Andrew Yuan, managing director of Hytera Communications UK, said Chinese companies in Britain are likely to see their businesses hurt by the decision, as many of them use UK headquarters to cover their business in other EU countries.

"Take my company as an example. About 45 percent of our revenue last year came from European countries outside the UK. I am worried that about one-third of our businesses may be dampened if the UK actually leaves the EU."

Hytera, a company based in Shenzhen, Guangdong province, specializes in designing and manufacturing mobile radio communications equipments.

It set up a representative office in the UK in 2005, which has evolved into a headquarters covering markets in western and northern Europe.

Zeng Gang, a senior researcher at the Chinese Academy of Social Sciences' Institute of Finance and Banking, said the Brexit would hit the British pound, causing a negative impact on pound-related assets in Britain.

"Chinese companies owning assets in Britain should readjust their strategies and look to diversify their investment in other European countries if they plan to expand their influence in Europe," he said.

UK likely to pursue China FTA

Sooner or later, the United Kingdom, if it wants to remain competitive, will follow in Switzerland and Norway's footsteps to enter into free trade agreement talks with China after withdrawing from the European Union, experts said.

Wealthy non-EU member Switzerland signed a free trade agreement with China in 2014, and Norway is now in talks with China to reach a bilateral free trade deal.

Ma Yu, a senior researcher at the Chinese Academy of International Trade and Economic Cooperation in Beijing, said the UK was Chinese companies' favorite European investment destination and has strong business and diplomatic ties with China.

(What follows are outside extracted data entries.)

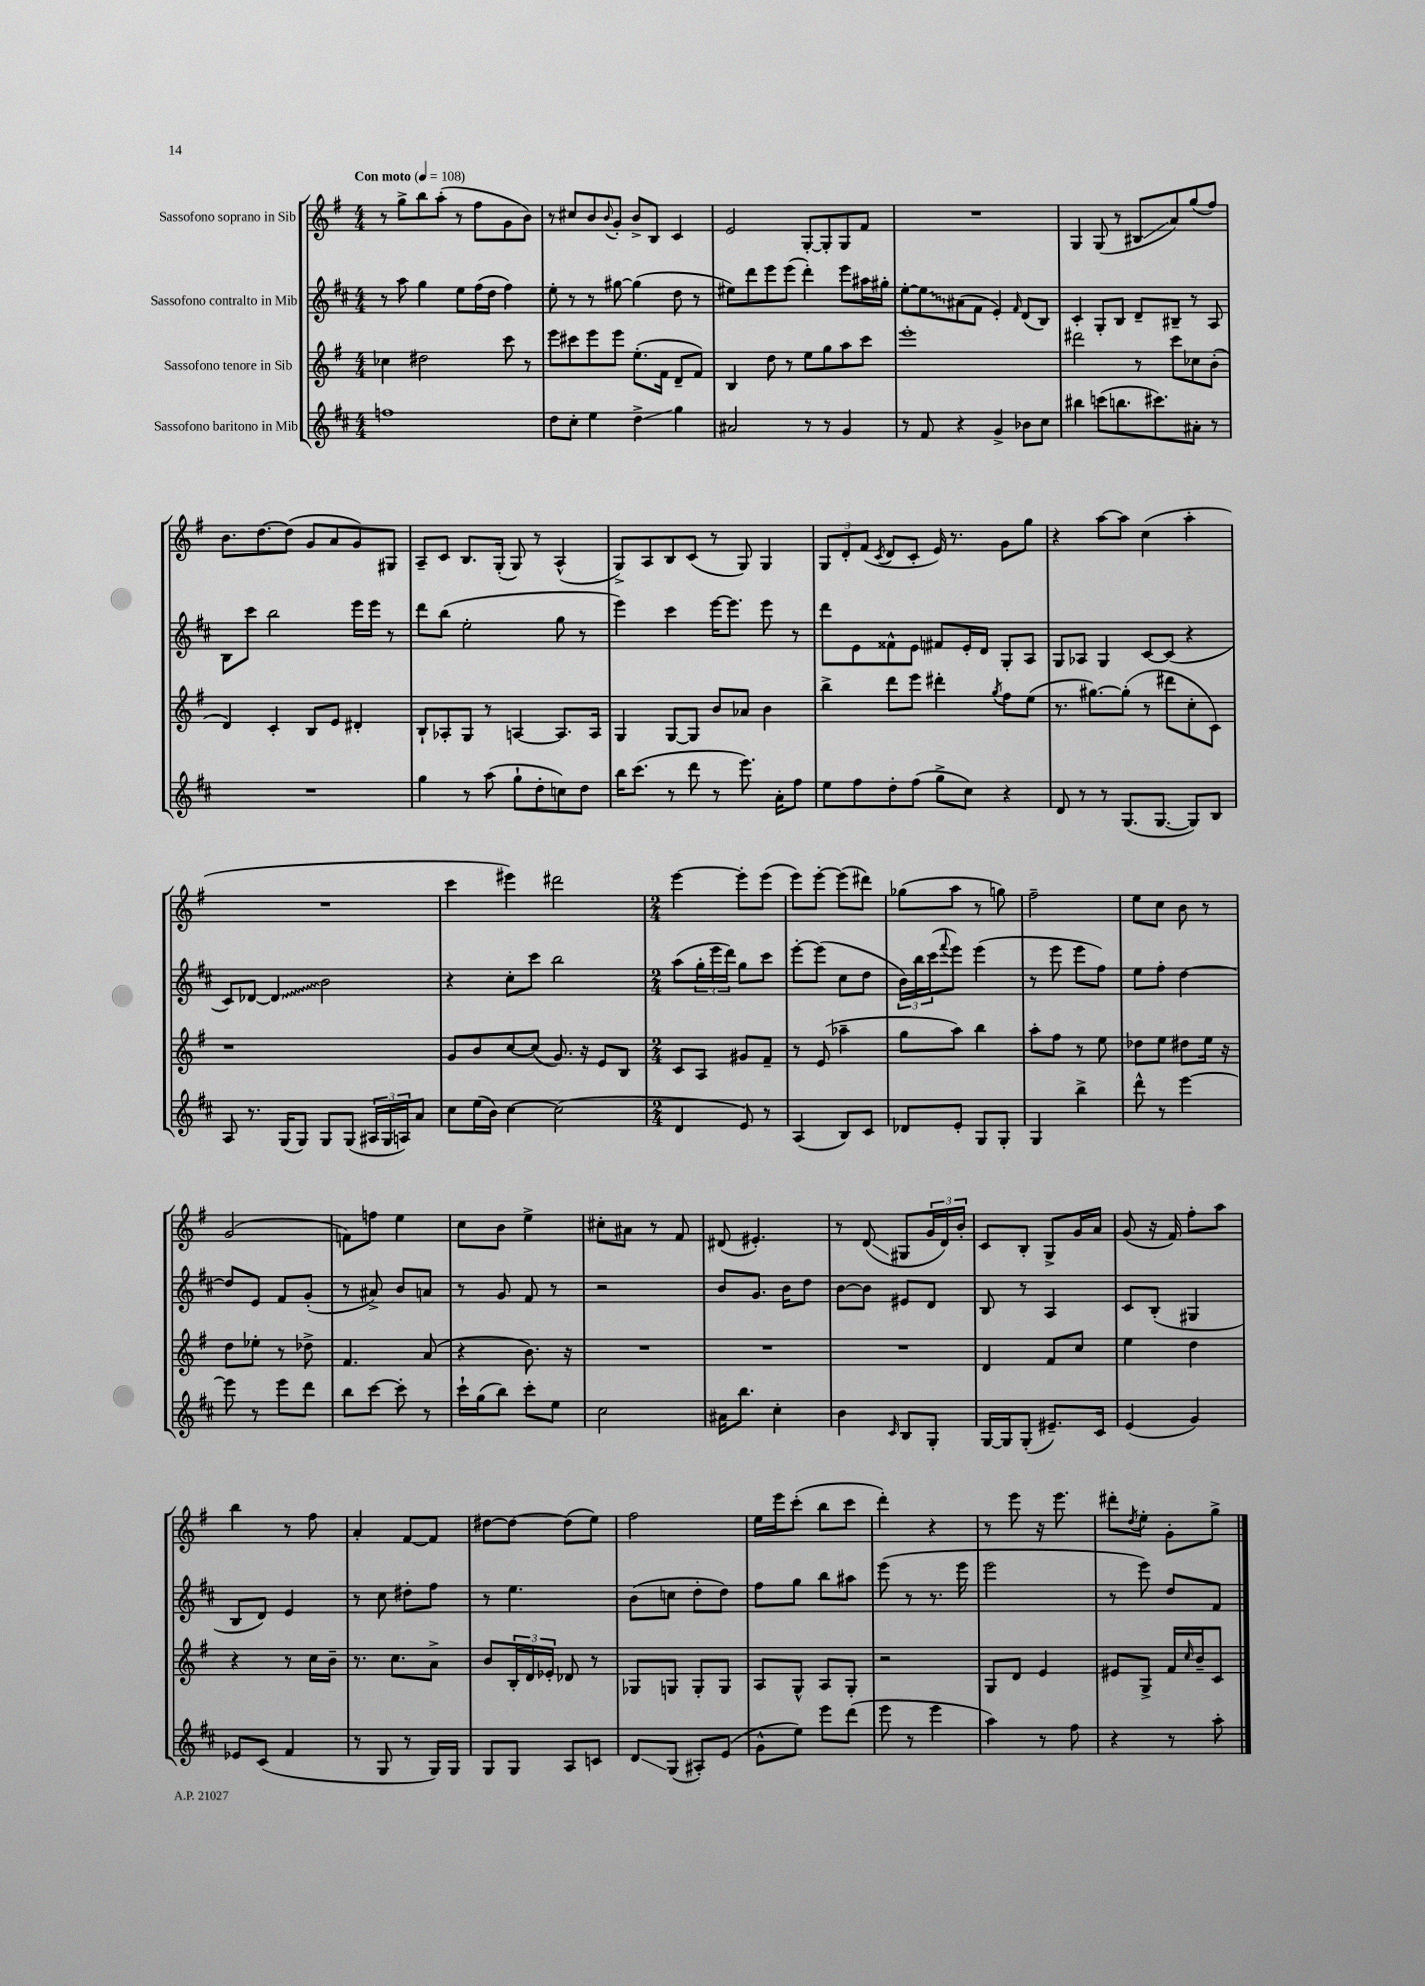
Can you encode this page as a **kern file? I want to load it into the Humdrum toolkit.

**kern	**kern	**kern	**kern
*staff4	*staff3	*staff2	*staff1
*clefG2	*clefG2	*clefG2	*clefG2
*k[f#c#]	*k[f#]	*k[f#c#]	*k[f#]
*M4/4	*M4/4	*M4/4	*M4/4
*MM108	*MM108	*MM108	*MM108
1ff	4cc-	8r	8r
.	.	8aa	8gg^
.	2dd#	4gg	8bb
.	.	.	(8aa'
.	.	8ee	8r
.	.	(16ff#	8ff#
.	.	16dd	.
.	8ccc	4ff#)	8g
.	8r	.	8b)
=	=	=	=
8dd	8eee	8ee'	8r
8cc#'	8ccc#	8r	8cc#
4ee	8eee	8r	8b
.	.	.	8qqb
.	8eee	[8gg#	8g'
4dd^	(8.ee'	(4gg#]	8b^
.	.	.	8B
.	16f#	.	.
4gg	8d~	8dd	4c
.	8f#)	8r	.
=	=	=	=
2a#	4B	8ee#)	2e
.	.	8ddd	.
.	8dd	8eee	.
.	8r	(8eee	.
8r	8ee	4ddd')	[8G'
8r	8gg	.	8G']
4g	8aa	8eee	8G
.	8ccc	16aa#	8f#
.	.	16gg#'	.
=	=	=	=
8r	1eee'	[8ee'	1r
8f#	.	8ee]	.
4r	.	(8a#	.
.	.	8f#	.
4g^	.	4e')	.
.	.	16qqf#	.
8b-	.	(8d	.
8cc#	.	8B)	.
=	=	=	=
4bb#	2ddd#	4c#'	4G
(8ccc	.	8G'	(8G
8.bb	.	8B	8r
.	8r	8d~	8B#
8.ccc#)	.	.	.
.	8ccc	8B#~	8a)
8a#'	8cc-	8r	(8gg
8r	(8b'	8A	8ff#)
=	=	=	=
1r	4d)	8B	8.b
.	.	8ccc#	.
.	.	.	[8.dd
.	4c'	2bb	.
.	.	.	(8dd]
.	8B	.	8g
.	8e	.	8a
.	4d#'	16eee	8g)
.	.	16eee	.
.	.	8r	8G#
=	=	=	=
4gg	8B`	8ddd	8A~
.	8A-'	(8bb	8c
8r	8G	2ee'	8.B
(8aa	8r	.	.
.	.	.	(16G'
8gg`	[4A	.	8G)
8dd'	.	.	8r
8cc)	8.A]	8gg	(4A^^
8dd	.	8r	.
.	16A	.	.
=	=	=	=
16bb	4G	4eee)	8G^)
(8.ccc#	.	.	.
.	.	.	8A
8r	[8G	4ccc#	8B
8ddd	8G]	.	(8c
8r	8b	[16eee	8r
.	.	8.eee]	.
8.eee)	8a-	.	8G)
.	4b	8eee	4G
16a'	.	.	.
8ff#	.	8r	.
=	=	=	=
8ee	4bb^	8ddd	12G
.	.	.	12d'
8ff#	.	8e	.
.	.	.	(12f#
.	.	.	8qc
8dd'	8ddd	8f##^^	8d
(8ff#	8eee	8e	8c'
8gg^	4ddd#'	8f#	16e)
.	.	.	8.r
8cc#)	.	16e'	.
.	.	16d	.
.	8qgg	.	.
4r	8ff#	8G'	8g
.	(8ee	8A	8gg
=	=	=	=
8d	8.r	8G	4r
8r	.	8A-	.
.	[8.gg#)	.	.
8r	.	4G	[8aa
(8.G	(8gg#']	.	8aa]
.	8r	[8c#	(4cc
[8.G	.	.	.
.	8ddd#	(8c#]	.
8G])	8cc'	4r	4aa'
8B	8c)	.	.
=	=	=	=
8A	1r	8c#)	1r
8.r	.	[8d-	.
.	.	4d-]	.
(16G	.	.	.
8G)	.	.	.
8G	.	2b	.
(8G	.	.	.
24A#	.	.	.
24G	.	.	.
24A)	.	.	.
8a	.	.	.
=	=	=	=
8cc#	8g	4r	4ccc
(16ee	8b	.	.
16b)	.	.	.
[4cc#	[8cc	8cc#'	4eee#)
.	(8cc]	8ccc#	.
(2cc#]	8.g)	2bb	2ddd#
.	16r	.	.
.	8e	.	.
.	8B	.	.
=	=	=	=
*M2/4	*M2/4	*M2/4	*M2/4
4d	8c	(8aa	[4eee
.	8A	24gg'	.
.	.	24eee	.
.	.	24ddd)	.
8e)	8g#	8gg	8eee']
8r	8f#~	8ccc#	(8eee
=	=	=	=
(4A	8r	[8eee'	8eee)
.	(8e	(8eee]	[8eee'
8B)	4aa-~	8cc#	(8eee]
8c#	.	8dd	8ddd#)
=	=	=	=
8d-	8gg	24b)	(8gg-
.	.	24bb	.
.	.	(24ccc#	.
.	.	8qqfff#	.
8e'	8aa)	8eee)	8aa
8G	4bb	(4eee	8r
8G'	.	.	8gg)
=	=	=	=
4G	8aa'	8r	2ff#~
.	8ff#	8eee	.
4bb^	8r	8eee	.
.	8ee	8ff#)	.
=	=	=	=
8ddd^^	8dd-	8ee	8ee
8r	8ee	8ff#'	8cc
[4eee	8dd#	[4dd	8b
.	16ee	.	8r
.	16r	.	.
=	=	=	=
8eee]	8dd	8dd]	(2g
8r	8ee-'	8e	.
8eee	8r	8f#	.
8ddd	8dd-^	(8g'	.
=	=	=	=
8bb	4.f#	8r	8f)
[8ccc#	.	8a#^)	8ff
8ccc#']	.	8b	4ee
8r	(8a	8a	.
=	=	=	=
16ccc#`	4r	8r	8cc
(16gg	.	.	.
8bb)	.	8g	8b
8ccc#'	8.b)	8f#	4ee^
8ee	.	8r	.
.	16r	.	.
=	=	=	=
2cc#	2r	2r	8cc#'
.	.	.	8a#
.	.	.	8r
.	.	.	8f#
=	=	=	=
16a#	2r	8b	(8d#
8.bb	.	.	.
.	.	8.g	4.e#')
4cc#'	.	.	.
.	.	16b	.
.	.	8dd	.
=	=	=	=
4b	2r	[8b	8r
.	.	8b]	(8d
16qqc#	.	.	.
8B	.	8e#	8G#
8G'	.	8d	24g
.	.	.	24d)
.	.	.	24b'
=	=	=	=
[16G	4d	8B	8c
16G]	.	.	.
(8G'	.	8r	8B'
8.e#~)	8f#	4A	8G^
.	8cc	.	16g
16c#	.	.	16a
=	=	=	=
(4e	4ee	8c#	(8g
.	.	(8B'	16r
.	.	.	16f#)
4g)	4dd	4G#	8ff#'
.	.	.	8aa
=	=	=	=
8e-	4r	8B	4bb
(8c#	.	8d)	.
4f#	8r	4e	8r
.	16cc	.	8ff#
.	16b~	.	.
=	=	=	=
8r	8.r	8r	4a'
8G	.	8cc#	.
.	8.cc	.	.
8r	.	8dd#'	[8f#
16G)	8a^	8ff#	8f#]
16G	.	.	.
=	=	=	=
8G	8b	8r	[8dd#
8G	24B'	4.ee	8dd#_
.	24d	.	.
.	24e-'	.	.
8A	8d-	.	(8dd#]
8c	8r	.	8ee)
=	=	=	=
8d	8G-	(8b	2ff#
(8G	8G	8cc	.
8A#')	8G'	8dd'	.
(8e	8G	8dd)	.
=	=	=	=
8g^^	8A	8ff#	16ee
.	.	.	16eee
8ee)	8G^^	8gg	(8ccc'
8eee	8A	8bb	8bb
(8ddd	8G'	8aa#	8ccc
=	=	=	=
8eee	2r	(8eee	4ddd')
8r	.	8r	.
4eee	.	8.r	4r
.	.	16eee	.
=	=	=	=
4aa)	8G	2eee	8r
.	8d	.	8eee
8r	4e	.	16r
.	.	.	8.eee
8ff#	.	.	.
=	=	=	=
4r	8e#	8r	8ddd#'
.	.	.	8qdd
.	8G^	8eee)	8ee'
8r	16f#	8dd	8g'
.	16qqcc	.	.
.	16b~	.	.
8aa'	8c	8f#	8gg^
==	==	==	==
*-	*-	*-	*-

"Under such circumstances, it shouldn't take long to complete China-UK free trade agreement talks if both sides want it to be done within a short period," said Ma.

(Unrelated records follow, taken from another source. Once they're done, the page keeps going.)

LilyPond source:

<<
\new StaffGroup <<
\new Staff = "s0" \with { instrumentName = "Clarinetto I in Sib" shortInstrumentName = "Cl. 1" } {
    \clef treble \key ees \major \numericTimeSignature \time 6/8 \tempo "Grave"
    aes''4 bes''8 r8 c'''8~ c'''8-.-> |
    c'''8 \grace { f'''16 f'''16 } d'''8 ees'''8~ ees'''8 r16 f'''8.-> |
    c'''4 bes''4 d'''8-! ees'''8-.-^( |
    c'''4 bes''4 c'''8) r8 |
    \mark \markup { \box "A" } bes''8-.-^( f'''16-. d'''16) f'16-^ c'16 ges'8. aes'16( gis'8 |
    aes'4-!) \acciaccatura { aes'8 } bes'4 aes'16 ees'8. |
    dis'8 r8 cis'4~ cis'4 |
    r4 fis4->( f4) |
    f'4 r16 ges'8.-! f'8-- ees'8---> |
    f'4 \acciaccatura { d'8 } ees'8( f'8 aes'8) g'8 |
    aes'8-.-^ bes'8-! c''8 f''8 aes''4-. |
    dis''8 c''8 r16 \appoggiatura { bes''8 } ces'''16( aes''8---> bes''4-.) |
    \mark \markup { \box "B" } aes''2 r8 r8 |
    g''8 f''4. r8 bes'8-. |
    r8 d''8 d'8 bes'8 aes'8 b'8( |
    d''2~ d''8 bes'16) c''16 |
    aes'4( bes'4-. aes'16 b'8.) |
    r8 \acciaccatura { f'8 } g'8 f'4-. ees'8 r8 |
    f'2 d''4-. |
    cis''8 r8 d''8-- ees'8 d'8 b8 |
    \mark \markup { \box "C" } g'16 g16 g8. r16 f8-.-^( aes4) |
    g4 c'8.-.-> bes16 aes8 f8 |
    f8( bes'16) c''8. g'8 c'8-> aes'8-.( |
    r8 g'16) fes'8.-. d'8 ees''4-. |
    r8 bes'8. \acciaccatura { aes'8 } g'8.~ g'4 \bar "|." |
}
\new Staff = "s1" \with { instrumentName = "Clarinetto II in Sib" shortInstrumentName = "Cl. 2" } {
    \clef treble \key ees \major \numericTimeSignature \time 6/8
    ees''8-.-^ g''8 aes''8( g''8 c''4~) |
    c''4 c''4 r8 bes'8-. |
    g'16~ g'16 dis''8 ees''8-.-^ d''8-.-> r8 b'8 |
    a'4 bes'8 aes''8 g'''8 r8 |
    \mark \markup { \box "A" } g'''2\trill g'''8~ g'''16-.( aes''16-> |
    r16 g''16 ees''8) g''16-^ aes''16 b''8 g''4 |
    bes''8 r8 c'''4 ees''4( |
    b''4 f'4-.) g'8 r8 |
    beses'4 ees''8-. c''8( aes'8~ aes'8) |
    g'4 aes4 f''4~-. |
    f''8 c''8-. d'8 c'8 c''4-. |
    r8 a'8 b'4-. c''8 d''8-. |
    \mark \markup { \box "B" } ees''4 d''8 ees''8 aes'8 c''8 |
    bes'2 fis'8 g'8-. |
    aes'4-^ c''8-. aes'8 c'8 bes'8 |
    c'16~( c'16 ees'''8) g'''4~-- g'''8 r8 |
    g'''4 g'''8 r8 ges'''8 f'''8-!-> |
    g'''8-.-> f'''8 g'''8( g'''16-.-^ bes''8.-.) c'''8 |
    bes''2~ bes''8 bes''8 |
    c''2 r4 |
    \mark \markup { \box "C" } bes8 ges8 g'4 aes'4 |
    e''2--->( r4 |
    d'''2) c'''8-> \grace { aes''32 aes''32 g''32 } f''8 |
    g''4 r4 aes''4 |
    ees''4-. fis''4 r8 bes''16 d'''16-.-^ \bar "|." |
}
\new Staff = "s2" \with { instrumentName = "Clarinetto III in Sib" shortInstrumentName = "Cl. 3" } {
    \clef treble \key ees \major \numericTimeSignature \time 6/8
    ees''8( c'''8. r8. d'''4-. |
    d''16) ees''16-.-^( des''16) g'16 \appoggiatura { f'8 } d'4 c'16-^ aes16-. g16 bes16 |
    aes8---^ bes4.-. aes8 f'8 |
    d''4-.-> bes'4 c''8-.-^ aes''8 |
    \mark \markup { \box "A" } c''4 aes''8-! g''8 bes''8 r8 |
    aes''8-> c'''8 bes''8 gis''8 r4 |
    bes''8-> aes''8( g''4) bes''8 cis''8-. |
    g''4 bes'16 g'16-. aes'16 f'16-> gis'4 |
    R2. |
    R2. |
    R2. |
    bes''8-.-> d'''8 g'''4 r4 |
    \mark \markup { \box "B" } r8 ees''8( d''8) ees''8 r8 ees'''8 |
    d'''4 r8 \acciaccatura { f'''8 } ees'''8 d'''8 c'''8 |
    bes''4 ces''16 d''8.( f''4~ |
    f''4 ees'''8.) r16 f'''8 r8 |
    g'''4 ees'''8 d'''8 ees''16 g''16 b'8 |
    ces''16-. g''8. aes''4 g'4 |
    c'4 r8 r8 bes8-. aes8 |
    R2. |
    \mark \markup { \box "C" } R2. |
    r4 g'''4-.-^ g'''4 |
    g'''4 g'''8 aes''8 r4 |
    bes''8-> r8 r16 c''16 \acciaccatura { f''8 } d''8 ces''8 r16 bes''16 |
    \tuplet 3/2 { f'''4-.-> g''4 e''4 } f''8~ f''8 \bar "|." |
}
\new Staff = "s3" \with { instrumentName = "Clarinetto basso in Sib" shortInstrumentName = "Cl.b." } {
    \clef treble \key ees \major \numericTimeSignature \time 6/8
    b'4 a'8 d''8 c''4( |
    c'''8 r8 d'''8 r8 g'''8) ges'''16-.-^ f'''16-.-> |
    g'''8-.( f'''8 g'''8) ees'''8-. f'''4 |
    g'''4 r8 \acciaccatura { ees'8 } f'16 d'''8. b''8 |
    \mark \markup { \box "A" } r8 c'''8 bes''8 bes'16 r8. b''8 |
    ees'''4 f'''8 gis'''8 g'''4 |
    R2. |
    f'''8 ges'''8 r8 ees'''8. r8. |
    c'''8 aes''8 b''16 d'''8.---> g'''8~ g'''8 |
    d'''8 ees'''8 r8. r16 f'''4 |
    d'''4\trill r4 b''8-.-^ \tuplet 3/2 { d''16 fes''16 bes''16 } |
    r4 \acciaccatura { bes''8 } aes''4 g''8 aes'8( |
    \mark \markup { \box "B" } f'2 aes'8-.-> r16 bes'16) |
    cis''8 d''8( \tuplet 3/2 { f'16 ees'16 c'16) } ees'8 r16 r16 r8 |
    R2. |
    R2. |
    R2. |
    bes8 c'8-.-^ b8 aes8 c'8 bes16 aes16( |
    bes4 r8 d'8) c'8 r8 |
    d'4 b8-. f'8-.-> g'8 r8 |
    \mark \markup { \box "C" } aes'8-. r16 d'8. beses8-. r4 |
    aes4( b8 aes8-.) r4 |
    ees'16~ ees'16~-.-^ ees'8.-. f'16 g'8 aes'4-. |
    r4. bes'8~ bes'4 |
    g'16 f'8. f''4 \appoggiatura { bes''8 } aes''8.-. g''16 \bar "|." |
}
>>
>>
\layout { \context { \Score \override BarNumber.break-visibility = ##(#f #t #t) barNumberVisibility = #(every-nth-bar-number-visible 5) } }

"However, because the UK used to have a strong voice in Brussels, its withdrawal from the EU will raise China's time and resource costs in negotiating the China-EU free trade agreement and a comprehensive EU-China investment agreement with the EU without the UK," said He Wenwei, director of the research center for European and American studies at the China Association of International Trade in Beijing.

Trade of goods between China and the European Union amounted to $564.85 billion in 2015, while trade between China and the UK reached $78.54 billion, according to the General Administration of Customs.

A 0 banknote is placed next to 100 yuan banknotes in this October 16, 2010 file illustration picture taken in Beijing. [Photo/Agencies]

Offshore RMB centers boosted

The status of Frankfurt, Luxembourg and Paris as offshore renminbi centers will improve significantly after the United Kingdom voted to leave the European Union, experts said.

Wen Bin, chief researcher at China Minsheng Banking Corp, said the status of London as a global financial center will be weakened after Britain withdraws from the EU.

"It will trigger an increase in the size and volume of cross-border renminbi transactions at the other three offshore renminbi centers in Europe, which will replace London, while China is pushing forward such transactions under the framework of the Belt and Road Initiative," Wen said.

He expects the renminbi to fall slightly against the US dollar but to remain relatively stable against a basket of currencies.

Zong Liang, deputy director of the Institute of International Finance at the Bank of China, said the British exit will also lead to Chinese banks that are expanding their business worldwide to readjust their global strategies by accelerating deployment in countries such as Germany and France.

Wen agreed, saying that huge business opportunities will emerge for Chinese banks in Europe, whereas their business in London may slow.

Sun Yu, president of Bank of China's London branch, said: "The Brexit will bring uncertainties to ... large international banks. Its impact on London as a world financial center will affect the future strategy of banks. Previously, all European banks used London as their business hub."